Исходный документ:
==========

Репертуар Александринского театра в 1917 – 1921 годах был внушителен. Классика преобладала. За четыре сезона прошли «Недоросль» Фонвизина, «Горе от ума» Грибоедова, сборный пушкинский спектакль, «Маскарад» Лермонтова, «Ревизор» и «Женитьба» Гоголя, шестнадцать пьес Островского, пять пьес Тургенева и пять — Л. Н. Толстого, «Смерть Иоанна Грозного» и «Царь Федор Иоаннович» А. К. Толстого, инсценировки «Идиота» и «Преступления и наказания» Достоевского, трилогия Сухово-Кобылина, «Вишневый сад» Чехова, «Мещане» и «На дне» Горького, четыре пьесы Л. Н. Андреева. Исполнялись «Ипполит» Еврипида, «Венецианский купец» и «Усмирение строптивой» Шекспира, «Стойкий принц» Кальдерона, «Благочестивая Марта» Тирсо де Молины, четыре комедии Мольера, «Женитьба Фигаро» Бомарше, три трагедии Шиллера, «Дочь моря» и «Нора» Ибсена, «Флорентийская трагедия» Уайльда. Половина этого репертуара была поставлена заново или капитально возобновлена. Такой афишей Александринский театр давно не мог похвалиться.
{41} Как правило, спектакли были добротны, обеспечены крупными исполнителями и достойно поддерживали традицию. Некоторые из них вместе с тем неизбежно отражали черты переходного времени. Менялся театр, менялся его зал, и те или иные реакции зрителей играли не последнюю роль в общих внутритеатральных делах.
В спектакле «Живой труп» перед дверью суда стоял городовой в парадной форме, с бляхой и тесаком. Изображал его бессловесный статист. При виде этого символа прошлого в зрительном зале «раздались аплодисменты, перешедшие в овацию, продолжавшуюся несколько минут». «Сам Шаляпин не видал таких оваций…» — добавлял хроникер2. И в финале «Сестер Кедровых» (постановка 1914 года) определенная категория зрителей не скупилась на аплодисменты, приветствуя пристава — Уралова с городовыми, которые наводили порядок. Поэтесса И. А. Гриневская рассказывала: «Настоящую овацию сделали “городовому”, явившемуся для составления протокола в дом сестриц, тянущихся в буржуйный свет! Часть публики, более спокойная, лучше сказать, более революционная, едва могла успокоить контрреволюционный восторг остальной, большей части публики, истосковавшейся, очевидно, по городовому»3. Как ни уныл, как ни безрадостен был этот символ старого «порядка», приветствия городовому, становому, уряднику одно время после Октября вошли в своеобразную традицию у реакционной прослойки зрителей.
Повинен ли был в том театр? Намеренно ли он разжигал страсти в зрительном зале? Только в той мере, в какой труппу изнутри раздирали центробежные и центростремительные силы. Точной оценке происходящего у актеров бывшей императорской сцены взяться было еще неоткуда.
Случаи с городовым на сцене особенно наглядны, случай с пьесой А. К. Толстого наиболее типичен. В условиях буржуазно-демократической республики спектакль Александринского театра дал повод к монархической манифестации. В дни Октября и «автономистов», и «непримиримых» увлекали разные уровни буржуазных свобод. В обоих случаях свободолюбцы бывшего императорского театра смотрели, конечно же, не вперед, а назад.

==========

Фрагмент данных:
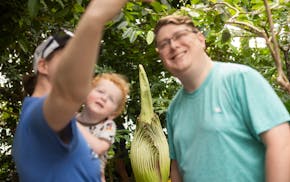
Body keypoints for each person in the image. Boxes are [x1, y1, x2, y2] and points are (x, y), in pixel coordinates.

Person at [12, 0, 152, 181]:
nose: (81, 65)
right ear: (43, 66)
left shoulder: (64, 123)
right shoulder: (38, 115)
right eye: (69, 55)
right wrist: (95, 17)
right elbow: (70, 91)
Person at [153, 14, 290, 182]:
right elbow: (177, 170)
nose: (173, 45)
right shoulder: (174, 109)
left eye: (180, 36)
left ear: (201, 39)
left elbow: (282, 143)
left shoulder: (241, 79)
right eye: (164, 44)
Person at [76, 73, 130, 182]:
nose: (104, 98)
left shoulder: (108, 126)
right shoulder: (71, 118)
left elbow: (99, 148)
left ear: (113, 113)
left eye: (111, 99)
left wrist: (76, 125)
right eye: (100, 91)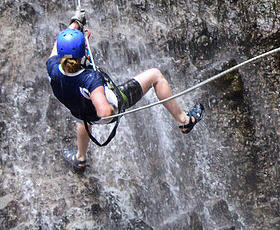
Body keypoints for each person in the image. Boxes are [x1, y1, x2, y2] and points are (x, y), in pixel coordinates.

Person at [46, 10, 203, 173]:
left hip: (79, 113)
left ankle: (80, 158)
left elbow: (58, 45)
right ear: (83, 52)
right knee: (155, 75)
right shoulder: (90, 80)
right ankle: (184, 121)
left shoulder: (52, 68)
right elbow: (105, 112)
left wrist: (75, 23)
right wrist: (109, 103)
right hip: (106, 112)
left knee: (82, 111)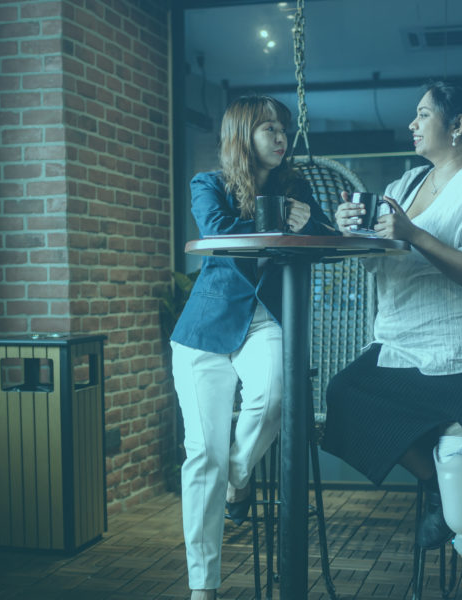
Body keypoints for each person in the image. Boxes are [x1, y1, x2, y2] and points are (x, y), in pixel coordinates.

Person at [322, 80, 462, 549]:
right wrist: (353, 232)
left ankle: (456, 491)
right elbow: (382, 257)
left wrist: (416, 235)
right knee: (344, 393)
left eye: (423, 114)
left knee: (461, 427)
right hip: (410, 342)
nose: (412, 123)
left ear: (458, 126)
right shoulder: (404, 184)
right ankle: (438, 486)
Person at [170, 95, 335, 600]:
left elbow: (325, 237)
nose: (281, 137)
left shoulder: (296, 187)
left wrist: (308, 221)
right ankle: (204, 587)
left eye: (283, 129)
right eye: (269, 128)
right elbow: (218, 233)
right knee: (202, 454)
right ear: (244, 134)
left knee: (276, 397)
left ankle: (238, 476)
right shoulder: (210, 184)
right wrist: (279, 221)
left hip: (266, 317)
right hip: (207, 326)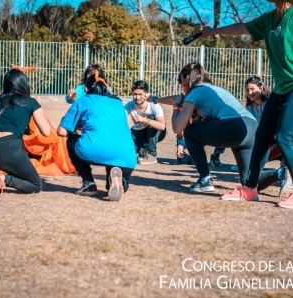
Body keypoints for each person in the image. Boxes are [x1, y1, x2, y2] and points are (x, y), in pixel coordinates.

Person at [198, 4, 293, 207]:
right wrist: (212, 31)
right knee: (262, 136)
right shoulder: (268, 19)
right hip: (282, 86)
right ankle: (249, 188)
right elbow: (240, 28)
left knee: (285, 137)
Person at [172, 62, 259, 193]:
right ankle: (278, 174)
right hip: (252, 128)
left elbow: (177, 127)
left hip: (234, 127)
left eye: (183, 85)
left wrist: (176, 106)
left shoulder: (195, 92)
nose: (183, 89)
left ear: (188, 78)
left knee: (189, 130)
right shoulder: (213, 89)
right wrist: (155, 99)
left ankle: (205, 180)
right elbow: (173, 98)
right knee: (248, 183)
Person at [58, 71, 136, 201]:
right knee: (115, 163)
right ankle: (119, 182)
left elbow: (61, 131)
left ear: (86, 89)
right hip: (126, 155)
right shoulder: (118, 102)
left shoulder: (83, 101)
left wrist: (75, 128)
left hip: (93, 149)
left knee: (72, 139)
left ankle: (89, 184)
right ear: (107, 88)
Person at [0, 69, 50, 197]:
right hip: (10, 148)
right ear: (25, 84)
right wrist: (37, 108)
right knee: (36, 185)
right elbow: (46, 131)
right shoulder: (30, 102)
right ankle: (2, 179)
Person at [124, 80, 166, 165]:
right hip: (139, 133)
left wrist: (144, 119)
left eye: (140, 94)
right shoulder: (130, 105)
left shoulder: (154, 105)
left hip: (156, 133)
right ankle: (142, 151)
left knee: (152, 117)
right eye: (135, 94)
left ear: (146, 94)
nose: (137, 97)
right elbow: (118, 117)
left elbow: (162, 126)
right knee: (127, 153)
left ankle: (151, 154)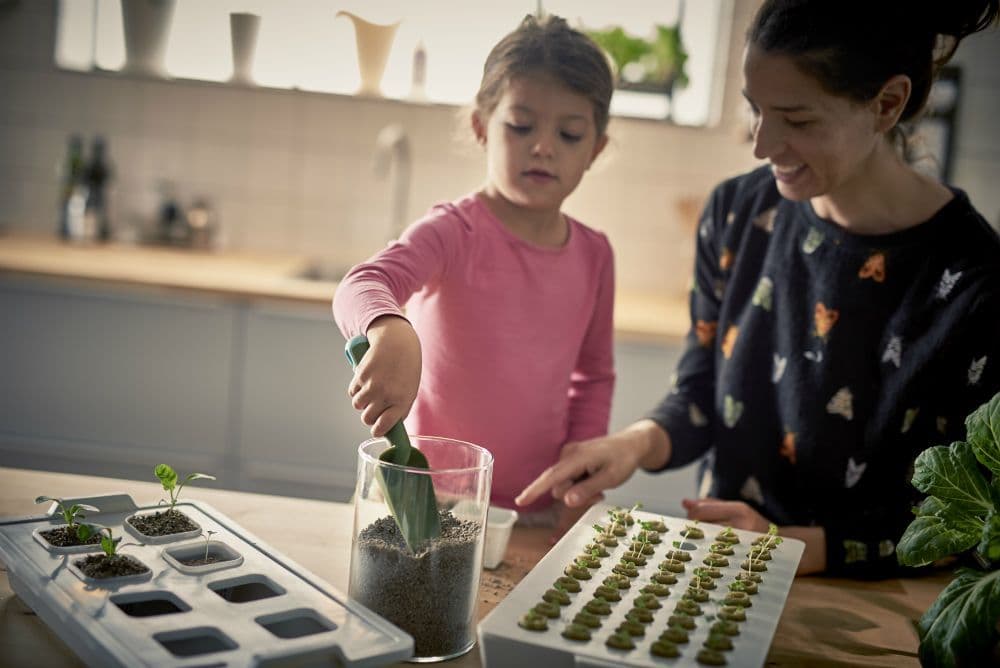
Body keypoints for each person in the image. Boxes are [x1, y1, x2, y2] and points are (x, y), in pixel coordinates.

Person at [517, 0, 1000, 576]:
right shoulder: (736, 213)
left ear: (886, 104)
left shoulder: (976, 283)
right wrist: (635, 445)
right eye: (756, 110)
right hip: (722, 570)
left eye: (797, 120)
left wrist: (785, 544)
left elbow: (969, 520)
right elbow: (702, 393)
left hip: (872, 605)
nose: (762, 144)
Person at [333, 15, 616, 524]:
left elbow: (592, 376)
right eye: (522, 126)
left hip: (533, 509)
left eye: (569, 134)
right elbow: (363, 283)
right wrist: (388, 326)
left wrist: (579, 464)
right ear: (482, 126)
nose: (544, 146)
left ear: (596, 149)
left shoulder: (595, 255)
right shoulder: (452, 232)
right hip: (422, 502)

==========

Суть задания:
Ответьте по тексту об Александринском театре на три вопроса:
(a) Сколько пьес Островского прошло на сцене театра за четыре сезона?
(b) Кто стоял перед дверью суда в спектакле «Живой труп»?
(c) Какого года была постановка «Сестер Кедровых»?

Результат выполнения:
(a) За четыре сезона прошло шестнадцать пьес Островского.
(b) Перед дверью суда стоял городовой в парадной форме, с бляхой и тесаком.
(c) Постановка «Сестер Кедровых» была 1914 года.